Awesome, a serial interface to pc on usb would also do perfectly fine for transferring data. I am amazed by just how inexpensive the ESP8266 is for a wifi device. (And it can be programmed by the Arduino environment too .. )


----------



## JakesSA (23/5/16)

I see some boards are advertised with 4M flash?


----------



## zadiac (23/5/16)

I like this idea. I have no freakin' idea what most of what you all just said means, but I like the idea that we can test our own batteries and root out the morons who sell us fakes.

Reactions: Agree 2 | Can relate 1


----------



## johan (23/5/16)

JakesSA said:


> I see some boards are advertised with 4M flash?



Yes but they are a bit more pricey - with 4mb you can control your whole house and every appliance you can think of.


----------



## johan (23/5/16)

JakesSA said:


> Awesome, a serial interface to pc on usb would also do perfectly fine for transferring data.

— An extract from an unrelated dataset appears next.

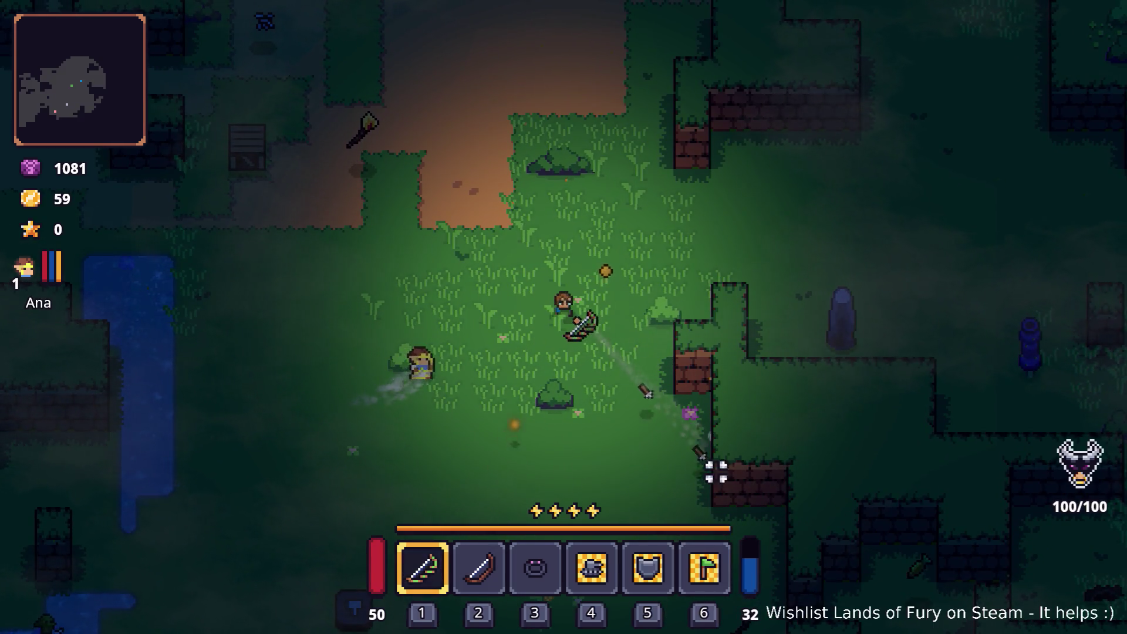
key(s)
click(711, 472)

I am amazed by just how inexpensive the ESP8266 is for a wifi device. (And it can be programmed by the Arduino environment too .. )



My only gripe with the Arduino IDE and Wiring programming language is the waste of valuable bites - and yes the usb to serial is a nice to have for live data transfer.


----------



## DS_vaper (24/5/16)

@JakesSA brilliant idea brother 

Sent from my SM-N9005 using Tapatalk

Reactions: Agree 1


----------